(Entries taken from a collection)
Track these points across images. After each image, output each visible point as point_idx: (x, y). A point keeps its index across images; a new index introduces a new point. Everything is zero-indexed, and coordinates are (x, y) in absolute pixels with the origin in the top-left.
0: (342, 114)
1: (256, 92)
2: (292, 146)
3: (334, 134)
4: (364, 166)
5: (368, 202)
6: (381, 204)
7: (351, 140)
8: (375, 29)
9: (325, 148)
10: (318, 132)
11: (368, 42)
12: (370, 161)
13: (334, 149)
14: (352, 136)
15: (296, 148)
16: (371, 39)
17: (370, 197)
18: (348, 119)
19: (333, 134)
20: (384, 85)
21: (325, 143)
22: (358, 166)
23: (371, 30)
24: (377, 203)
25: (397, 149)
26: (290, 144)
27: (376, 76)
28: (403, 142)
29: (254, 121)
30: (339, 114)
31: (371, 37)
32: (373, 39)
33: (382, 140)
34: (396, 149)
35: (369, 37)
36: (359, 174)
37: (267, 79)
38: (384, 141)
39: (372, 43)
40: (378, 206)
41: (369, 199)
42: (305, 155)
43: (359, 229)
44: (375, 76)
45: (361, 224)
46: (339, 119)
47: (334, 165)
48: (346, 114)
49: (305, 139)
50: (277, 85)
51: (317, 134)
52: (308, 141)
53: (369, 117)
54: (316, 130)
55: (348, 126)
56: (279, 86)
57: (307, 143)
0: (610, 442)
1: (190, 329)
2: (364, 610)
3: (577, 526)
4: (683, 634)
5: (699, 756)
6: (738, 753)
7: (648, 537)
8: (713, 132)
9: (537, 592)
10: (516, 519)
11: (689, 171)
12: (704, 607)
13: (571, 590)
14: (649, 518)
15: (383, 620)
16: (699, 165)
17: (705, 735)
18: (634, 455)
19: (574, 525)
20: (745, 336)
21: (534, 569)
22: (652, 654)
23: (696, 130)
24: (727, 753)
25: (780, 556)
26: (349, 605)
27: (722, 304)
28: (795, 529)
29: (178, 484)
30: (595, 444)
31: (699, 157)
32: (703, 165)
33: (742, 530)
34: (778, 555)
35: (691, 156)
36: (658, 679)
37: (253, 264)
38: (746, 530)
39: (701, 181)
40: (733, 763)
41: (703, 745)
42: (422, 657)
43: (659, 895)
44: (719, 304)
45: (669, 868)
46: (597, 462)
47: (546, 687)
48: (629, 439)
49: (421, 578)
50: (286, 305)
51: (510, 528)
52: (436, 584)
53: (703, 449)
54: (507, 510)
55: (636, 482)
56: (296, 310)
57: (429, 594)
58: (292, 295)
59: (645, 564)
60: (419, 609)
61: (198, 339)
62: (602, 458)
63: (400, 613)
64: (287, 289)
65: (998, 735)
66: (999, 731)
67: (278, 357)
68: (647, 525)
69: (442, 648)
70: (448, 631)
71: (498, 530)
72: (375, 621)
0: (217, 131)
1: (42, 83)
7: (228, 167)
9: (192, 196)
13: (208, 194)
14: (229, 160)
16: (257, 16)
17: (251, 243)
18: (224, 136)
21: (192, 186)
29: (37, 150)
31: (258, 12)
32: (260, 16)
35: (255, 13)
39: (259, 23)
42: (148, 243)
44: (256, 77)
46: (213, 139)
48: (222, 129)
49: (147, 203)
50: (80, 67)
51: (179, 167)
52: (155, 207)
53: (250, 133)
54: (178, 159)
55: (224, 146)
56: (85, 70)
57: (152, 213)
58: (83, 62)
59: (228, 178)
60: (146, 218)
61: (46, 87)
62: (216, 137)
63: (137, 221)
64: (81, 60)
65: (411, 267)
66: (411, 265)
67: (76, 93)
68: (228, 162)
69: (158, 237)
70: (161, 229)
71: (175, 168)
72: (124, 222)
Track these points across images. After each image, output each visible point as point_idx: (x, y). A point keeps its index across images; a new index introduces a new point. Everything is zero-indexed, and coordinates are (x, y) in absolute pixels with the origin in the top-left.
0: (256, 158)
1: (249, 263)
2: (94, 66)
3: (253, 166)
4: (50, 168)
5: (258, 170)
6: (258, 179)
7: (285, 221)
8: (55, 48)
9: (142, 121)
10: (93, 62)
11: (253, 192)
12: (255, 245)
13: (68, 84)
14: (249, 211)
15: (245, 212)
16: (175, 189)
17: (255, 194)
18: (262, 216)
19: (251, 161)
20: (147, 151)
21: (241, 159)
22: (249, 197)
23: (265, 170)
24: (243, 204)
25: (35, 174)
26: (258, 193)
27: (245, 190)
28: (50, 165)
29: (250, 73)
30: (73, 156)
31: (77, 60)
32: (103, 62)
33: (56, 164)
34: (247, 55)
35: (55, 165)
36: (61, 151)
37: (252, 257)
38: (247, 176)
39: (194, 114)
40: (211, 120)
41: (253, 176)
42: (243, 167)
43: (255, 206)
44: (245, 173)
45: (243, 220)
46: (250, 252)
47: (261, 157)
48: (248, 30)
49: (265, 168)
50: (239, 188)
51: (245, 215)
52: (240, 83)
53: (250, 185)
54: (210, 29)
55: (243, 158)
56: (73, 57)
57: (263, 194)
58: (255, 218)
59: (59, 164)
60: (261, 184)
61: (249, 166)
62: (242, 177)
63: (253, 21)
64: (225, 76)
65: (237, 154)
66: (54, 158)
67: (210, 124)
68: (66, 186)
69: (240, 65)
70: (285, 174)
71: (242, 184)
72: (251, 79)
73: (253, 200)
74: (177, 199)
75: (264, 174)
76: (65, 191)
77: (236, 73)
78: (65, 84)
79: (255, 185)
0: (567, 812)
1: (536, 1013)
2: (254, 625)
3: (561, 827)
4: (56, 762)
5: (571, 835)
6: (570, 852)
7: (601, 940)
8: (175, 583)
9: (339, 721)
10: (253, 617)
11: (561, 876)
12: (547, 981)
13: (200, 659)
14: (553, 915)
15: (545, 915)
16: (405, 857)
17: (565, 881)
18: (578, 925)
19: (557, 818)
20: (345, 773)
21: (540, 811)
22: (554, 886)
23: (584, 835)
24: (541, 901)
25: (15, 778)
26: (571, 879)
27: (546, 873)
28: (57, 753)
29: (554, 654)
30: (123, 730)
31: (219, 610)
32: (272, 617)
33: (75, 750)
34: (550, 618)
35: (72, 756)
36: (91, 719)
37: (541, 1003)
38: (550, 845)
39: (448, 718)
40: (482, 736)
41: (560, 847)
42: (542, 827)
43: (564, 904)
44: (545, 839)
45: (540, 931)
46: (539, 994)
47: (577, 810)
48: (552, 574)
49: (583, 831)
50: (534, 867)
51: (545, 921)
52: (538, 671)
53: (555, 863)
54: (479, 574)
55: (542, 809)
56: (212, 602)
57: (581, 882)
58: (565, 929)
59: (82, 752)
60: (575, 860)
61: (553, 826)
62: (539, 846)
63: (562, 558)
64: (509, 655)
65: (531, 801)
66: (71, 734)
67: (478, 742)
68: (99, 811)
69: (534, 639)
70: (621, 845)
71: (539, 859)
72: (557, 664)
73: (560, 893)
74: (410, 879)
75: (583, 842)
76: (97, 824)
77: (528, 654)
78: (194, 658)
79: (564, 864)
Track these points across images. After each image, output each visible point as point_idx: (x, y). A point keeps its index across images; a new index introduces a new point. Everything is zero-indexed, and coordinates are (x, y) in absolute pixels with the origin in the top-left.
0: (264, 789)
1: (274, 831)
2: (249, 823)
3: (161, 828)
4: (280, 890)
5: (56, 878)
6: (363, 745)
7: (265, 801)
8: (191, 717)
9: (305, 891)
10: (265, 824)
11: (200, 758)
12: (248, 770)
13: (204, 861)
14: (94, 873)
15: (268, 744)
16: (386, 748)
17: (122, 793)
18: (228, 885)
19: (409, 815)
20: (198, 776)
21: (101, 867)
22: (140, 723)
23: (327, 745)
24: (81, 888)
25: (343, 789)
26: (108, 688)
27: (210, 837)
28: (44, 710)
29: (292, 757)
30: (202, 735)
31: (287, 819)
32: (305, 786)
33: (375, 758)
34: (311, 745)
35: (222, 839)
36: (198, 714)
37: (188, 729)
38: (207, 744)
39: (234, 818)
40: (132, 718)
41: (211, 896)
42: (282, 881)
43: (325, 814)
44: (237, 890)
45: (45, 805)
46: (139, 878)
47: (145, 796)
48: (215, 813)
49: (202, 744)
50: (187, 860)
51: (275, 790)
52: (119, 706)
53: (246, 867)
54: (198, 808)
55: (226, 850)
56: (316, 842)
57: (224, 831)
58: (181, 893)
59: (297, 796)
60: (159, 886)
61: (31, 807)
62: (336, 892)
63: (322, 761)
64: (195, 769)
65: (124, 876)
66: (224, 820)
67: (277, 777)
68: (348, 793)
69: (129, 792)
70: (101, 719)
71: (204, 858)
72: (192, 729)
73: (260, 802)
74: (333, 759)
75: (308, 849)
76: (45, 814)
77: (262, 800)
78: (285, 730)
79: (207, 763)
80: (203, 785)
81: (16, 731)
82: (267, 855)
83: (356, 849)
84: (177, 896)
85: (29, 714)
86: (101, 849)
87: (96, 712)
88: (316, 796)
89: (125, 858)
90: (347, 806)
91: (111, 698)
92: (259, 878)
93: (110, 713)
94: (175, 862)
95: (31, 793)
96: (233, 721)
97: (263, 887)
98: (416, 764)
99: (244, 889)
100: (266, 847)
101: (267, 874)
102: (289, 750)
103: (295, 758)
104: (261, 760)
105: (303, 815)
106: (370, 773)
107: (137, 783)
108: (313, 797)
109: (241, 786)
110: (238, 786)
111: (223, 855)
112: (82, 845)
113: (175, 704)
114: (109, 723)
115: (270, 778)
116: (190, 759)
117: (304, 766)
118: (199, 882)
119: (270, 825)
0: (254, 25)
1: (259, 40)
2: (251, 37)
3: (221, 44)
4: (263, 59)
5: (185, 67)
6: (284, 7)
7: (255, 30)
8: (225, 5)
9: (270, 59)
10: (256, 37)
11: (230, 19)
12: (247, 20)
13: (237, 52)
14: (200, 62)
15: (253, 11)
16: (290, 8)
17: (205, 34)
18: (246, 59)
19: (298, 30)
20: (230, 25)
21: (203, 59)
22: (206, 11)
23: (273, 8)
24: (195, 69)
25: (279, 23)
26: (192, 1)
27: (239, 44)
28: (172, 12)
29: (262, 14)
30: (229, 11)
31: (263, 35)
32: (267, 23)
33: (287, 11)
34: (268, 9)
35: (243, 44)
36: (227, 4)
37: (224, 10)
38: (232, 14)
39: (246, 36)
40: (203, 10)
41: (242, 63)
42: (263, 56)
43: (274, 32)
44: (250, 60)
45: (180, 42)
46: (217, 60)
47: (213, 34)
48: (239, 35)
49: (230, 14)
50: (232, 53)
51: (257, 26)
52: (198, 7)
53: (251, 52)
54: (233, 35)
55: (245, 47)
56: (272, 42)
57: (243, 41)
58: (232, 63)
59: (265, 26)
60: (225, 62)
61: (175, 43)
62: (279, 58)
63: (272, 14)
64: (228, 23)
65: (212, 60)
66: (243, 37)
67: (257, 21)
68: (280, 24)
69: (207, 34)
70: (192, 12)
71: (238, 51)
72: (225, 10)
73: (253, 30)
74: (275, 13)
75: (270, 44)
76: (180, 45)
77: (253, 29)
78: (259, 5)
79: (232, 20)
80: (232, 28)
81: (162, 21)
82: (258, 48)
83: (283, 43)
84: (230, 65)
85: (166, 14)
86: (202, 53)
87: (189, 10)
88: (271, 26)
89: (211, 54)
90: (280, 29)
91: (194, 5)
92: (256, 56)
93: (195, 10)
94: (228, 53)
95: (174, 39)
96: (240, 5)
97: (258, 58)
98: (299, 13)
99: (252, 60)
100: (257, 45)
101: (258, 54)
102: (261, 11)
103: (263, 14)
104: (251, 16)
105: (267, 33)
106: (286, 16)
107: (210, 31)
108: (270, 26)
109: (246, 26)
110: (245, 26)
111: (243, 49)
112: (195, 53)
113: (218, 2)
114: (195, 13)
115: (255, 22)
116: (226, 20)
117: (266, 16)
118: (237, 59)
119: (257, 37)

AIM OF THE TASK → Rewrite the items as a JSON list of strings, starting at their first line and ending at the line that contains "14: (649, 518)", both included. Give one string per line and leave out blank lines.

TASK RESPONSE →
[
  "Track these points across images. After each image, output each visible point as point_idx: (x, y). A point keeps its index across images; a new index introduces a new point. Everything is zero-indexed, and coordinates are (x, y) in absolute pixels with the origin in the top-left.",
  "0: (342, 114)",
  "1: (256, 92)",
  "2: (292, 146)",
  "3: (334, 134)",
  "4: (364, 166)",
  "5: (368, 202)",
  "6: (381, 204)",
  "7: (351, 140)",
  "8: (375, 29)",
  "9: (325, 148)",
  "10: (318, 132)",
  "11: (368, 42)",
  "12: (370, 161)",
  "13: (334, 149)",
  "14: (352, 136)",
  "15: (296, 148)",
  "16: (371, 39)",
  "17: (370, 197)",
  "18: (348, 119)",
  "19: (333, 134)",
  "20: (384, 85)",
  "21: (325, 143)",
  "22: (358, 166)",
  "23: (371, 30)",
  "24: (377, 203)",
  "25: (397, 149)",
  "26: (290, 144)",
  "27: (376, 76)",
  "28: (403, 142)",
  "29: (254, 121)",
  "30: (339, 114)",
  "31: (371, 37)",
  "32: (373, 39)",
  "33: (382, 140)",
  "34: (396, 149)",
  "35: (369, 37)",
  "36: (359, 174)",
  "37: (267, 79)",
  "38: (384, 141)",
  "39: (372, 43)",
  "40: (378, 206)",
  "41: (369, 199)",
  "42: (305, 155)",
  "43: (359, 229)",
  "44: (375, 76)",
  "45: (361, 224)",
  "46: (339, 119)",
  "47: (334, 165)",
  "48: (346, 114)",
  "49: (305, 139)",
  "50: (277, 85)",
  "51: (317, 134)",
  "52: (308, 141)",
  "53: (369, 117)",
  "54: (316, 130)",
  "55: (348, 126)",
  "56: (279, 86)",
  "57: (307, 143)",
  "0: (610, 442)",
  "1: (190, 329)",
  "2: (364, 610)",
  "3: (577, 526)",
  "4: (683, 634)",
  "5: (699, 756)",
  "6: (738, 753)",
  "7: (648, 537)",
  "8: (713, 132)",
  "9: (537, 592)",
  "10: (516, 519)",
  "11: (689, 171)",
  "12: (704, 607)",
  "13: (571, 590)",
  "14: (649, 518)"
]